Da quel bar papà fu cacciato. Un giorno che doveva servire del seltz col sifone a un signore, l'erogatore gli sfuggì di mano, annacquando il viso e l'abito del cliente. La padrona non la prese bene, e dopo un cazziatone interminabile licenziò mio padre su due piedi. All'epoca non c'era l'articolo 18. E neanche Sacconi, se è per questo.
Papà cambiò padrona, anzi, padrone, nel senso che non cambiò il sesso ma le moltiplicò. Andò a lavorare dalle "signorine francesi", che avevano due bar, uno a via dei ***, di fronte al Palazzo ***, e l'altro a via ***, poco dopo piazza San ***. Non ho confessato a papà il mio sospetto che le signorine francesi (chissà come mai erano a Napoli) facessero un altro mestiere prima di aprire i due bar, appunto con i proventi del lavoro precedente. Forse ho solo malignato tra me e me, forse ci ho azzeccato. Comunque papà abitava in quella che all'epoca si chiamava Resina, e che solo successivamente ha preso il nome di Ercolano, per fare piacere ai turisti che altrimenti non sapevano bene dove scendere con la Circumvesuviana. Per tornare a casa, papà doveva prendere due tram, il 34 urbano, che dalla Riviera di Chiaia portava a piazza Municipio, e il 55 suburbano, che da piazza Municipio conduceva a Resina, a 11 km di distanza. Papà questo tragitto lo compiva alle 22, e regolarmente si addormentava nel tram. Il secondo tram, perchè papà faceva solo questo biglietto: le signorine, gli davano i soldi per entambi i mezzi, ma lui preferiva intascarsene una parte, e così viaggiava appeso sul respingente del numero 34, dove ovviamente non poteva addormentarsi.

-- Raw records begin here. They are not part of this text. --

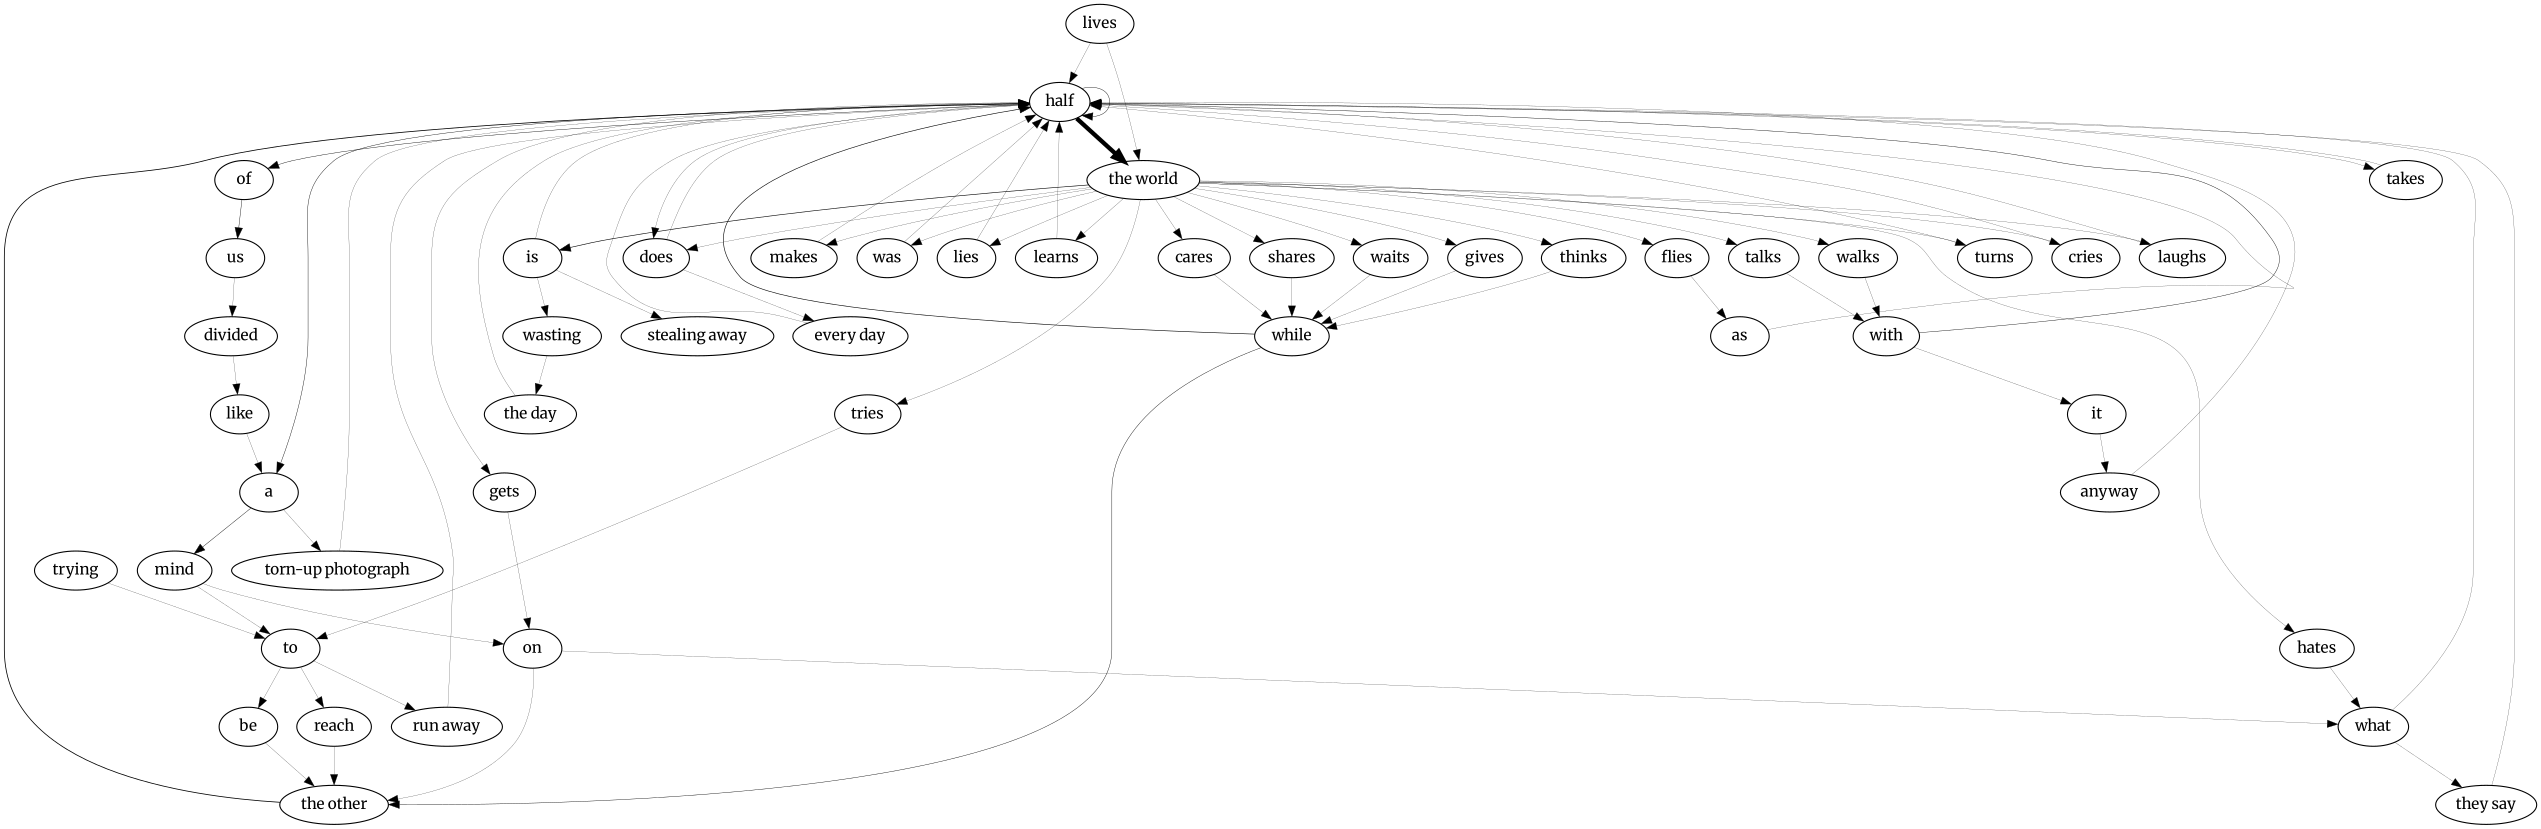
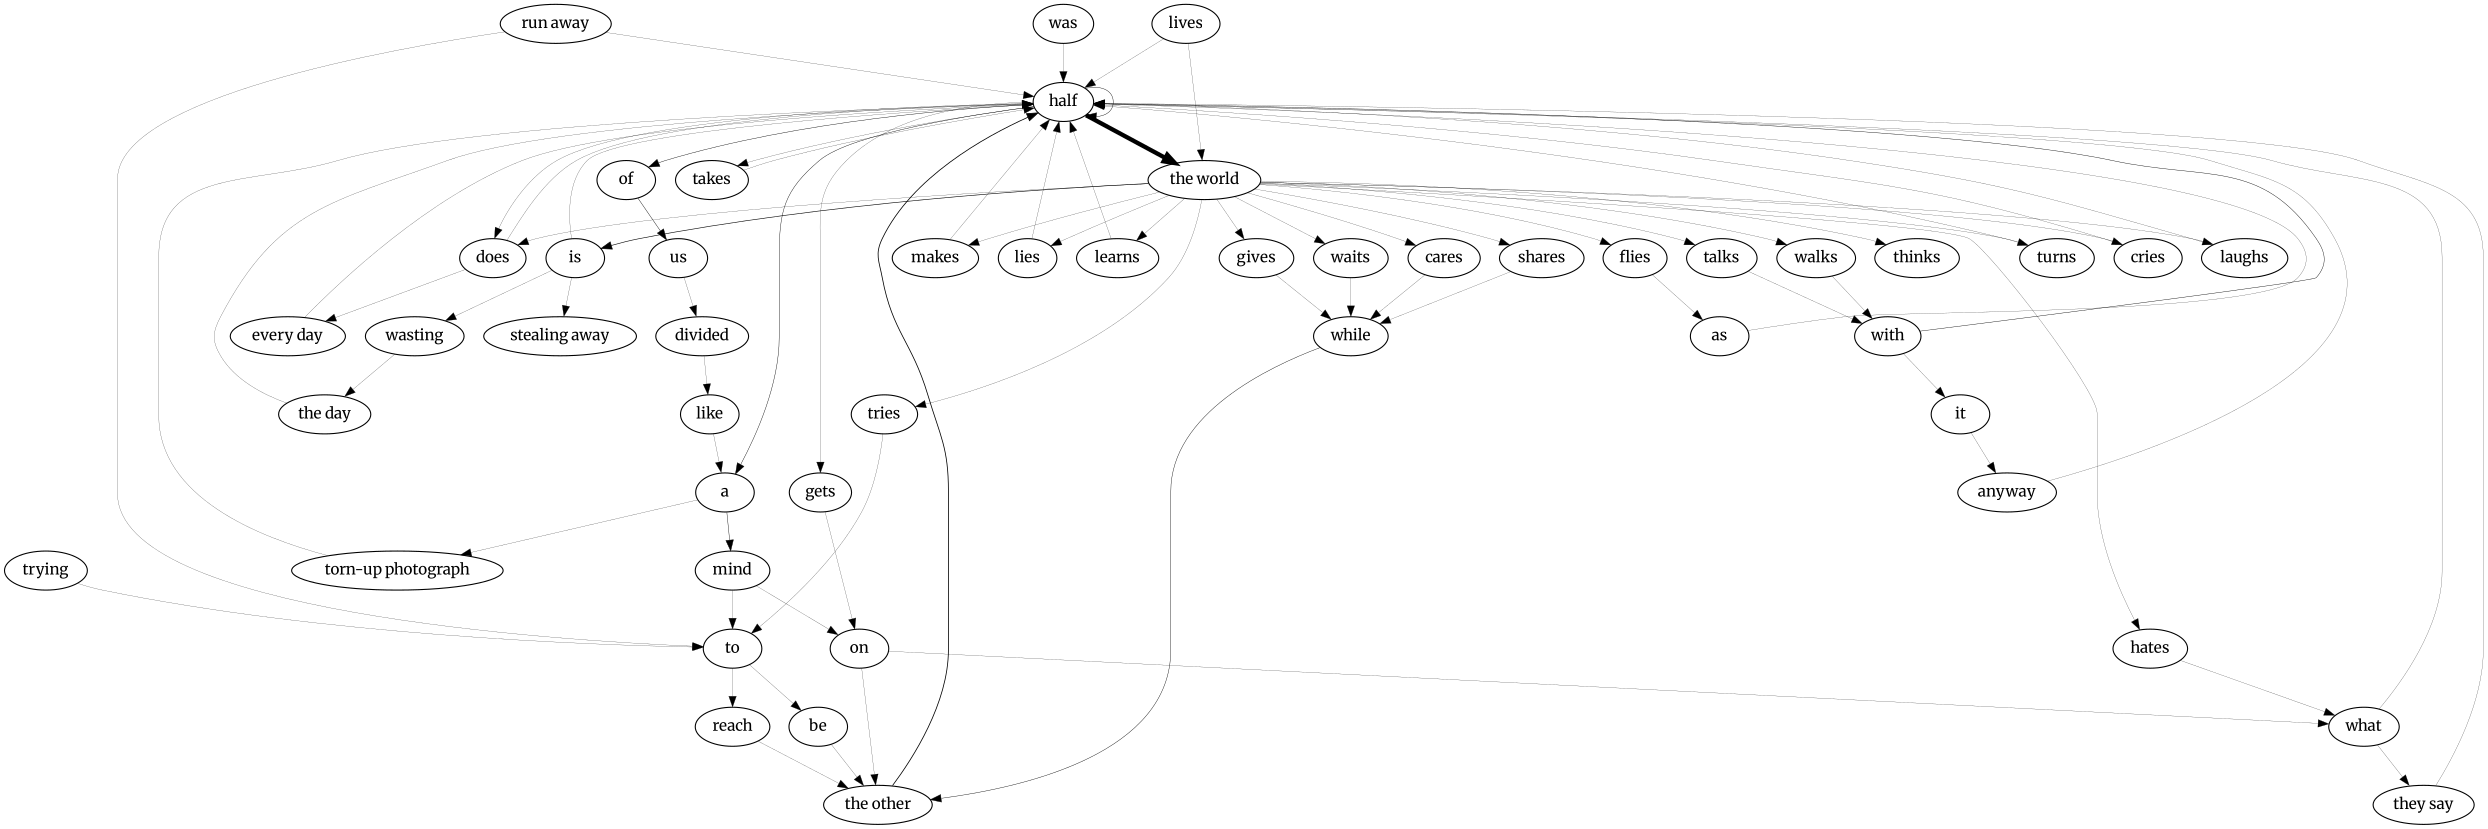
  digraph {
    fontname=Merriweather
    node [fontname=Merriweather]
    edge [fontname=Merriweather penwidth=0.18181818181818182 weight=1]
    half
    "the world"
    does
    gets
    takes
    a
    of
    hates
    waits
    makes
    gives
    is
    was
    thinks
    talks
    walks
    lies
    learns
    flies
    turns
    cries
    laughs
    tries
    cares
    shares
    "every day"
    on
    mind
    "torn-up photograph"
    us
    what
    while
    lives
    wasting
    "stealing away"
    with
    as
    to
    "they say"
    "the other"
    it
    anyway
    "the day"
    "run away"
    be
    reach
    divided
    like
    trying
    half -> half [penwidth=0.36363636363636365]
    half -> "the world" [penwidth=4.0 weight=5]
    half -> does
    half -> gets
    half -> takes
    half -> a [penwidth=0.36363636363636365]
    half -> of [penwidth=0.36363636363636365]
    "the world" -> does
    "the world" -> hates
    "the world" -> waits
    "the world" -> makes
    "the world" -> gives
    "the world" -> is [penwidth=0.5454545454545454]
-   "the world" -> was
    "the world" -> thinks
    "the world" -> talks
    "the world" -> walks
    "the world" -> lies
    "the world" -> learns
    "the world" -> flies
    "the world" -> turns
    "the world" -> cries
    "the world" -> laughs
    "the world" -> tries
    "the world" -> cares
    "the world" -> shares
    does -> half
    does -> "every day"
    gets -> on
    takes -> half
    a -> mind [penwidth=0.36363636363636365]
    a -> "torn-up photograph"
    of -> us [penwidth=0.36363636363636365]
    hates -> what
    waits -> while
    makes -> half
    gives -> while
    is -> half
    is -> wasting
    is -> "stealing away"
    was -> half
-   thinks -> while
    talks -> with
    walks -> with
    lies -> half
    learns -> half
    flies -> as
    turns -> half
    cries -> half
    laughs -> half
    tries -> to
    cares -> while
    shares -> while
    "every day" -> half
    on -> what
    on -> "the other"
    mind -> on
    mind -> to
    "torn-up photograph" -> half
    us -> divided
    what -> half
    what -> "they say"
-   while -> half [penwidth=0.5454545454545454]
    while -> "the other" [penwidth=0.36363636363636365]
    lives -> half
    lives -> "the world"
    wasting -> "the day"
    with -> half [penwidth=0.36363636363636365]
    with -> it
    as -> half
-   to -> "run away"
+   "run away" -> to
    to -> be
    to -> reach
    "they say" -> half
    "the other" -> half [penwidth=0.7272727272727273]
    it -> anyway
    anyway -> half
    "the day" -> half
    "run away" -> half
    be -> "the other"
    reach -> "the other"
    divided -> like
    like -> a
    trying -> to
  }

(Apro un inciso. La storia dei ragazzini appesi ai mezzi pubblici a Napoli è vera. O meglio, lo è stata senz'altro. Se non altro perchè ricordo di averli visti anche io, appesi ai tram, prima del terremoto, avrò avuto cinque anni. Poi, nell'ottanta, col terremoto fermarono i tram, credo per via delle vibrazioni comunicate ai palazzi pericolanti. E non rimasero mezzi pubblici atti ad appendersi per molti anni. Quando ripartirono, la moda ultradecennale era ormai passata)
Papà mi ha detto che, appeso al 34, svitava le lampadine posteriori del tram, e le infilava nel giubbino. Una volta portate a casa, provava ad accenderle, ma ronzavano dando una luce molto fioca. Per via della tensione casalinga più bassa, mi h detto. Gli ho creduto. In ogni caso, il nostro amico bambino di 10 anni alle 22 si addormentava nel 55 diretto a Portici ed Ercolano. Dato che il piccolino era basso di statura, non sempre era visibile da dietro al sedile sul quale si addormentava, per cui succedeva che lo conducessero fino allo stazionamento, e che da lì lo riportassero dopo qualche ora a Napoli. Magari un paio di volte in una notte. Appunto, capitò una notte in cui un controllore lo salvò dal fare avanti e indietro fino al mattino, e alle 3  lo mise su un mezzo che passasse non dico vicino casa, ma almeno non troppo lontano.

Immaginate la nonna, sveglia, che aspettava ai 4 Orologi il piccolo lavoratore decenne.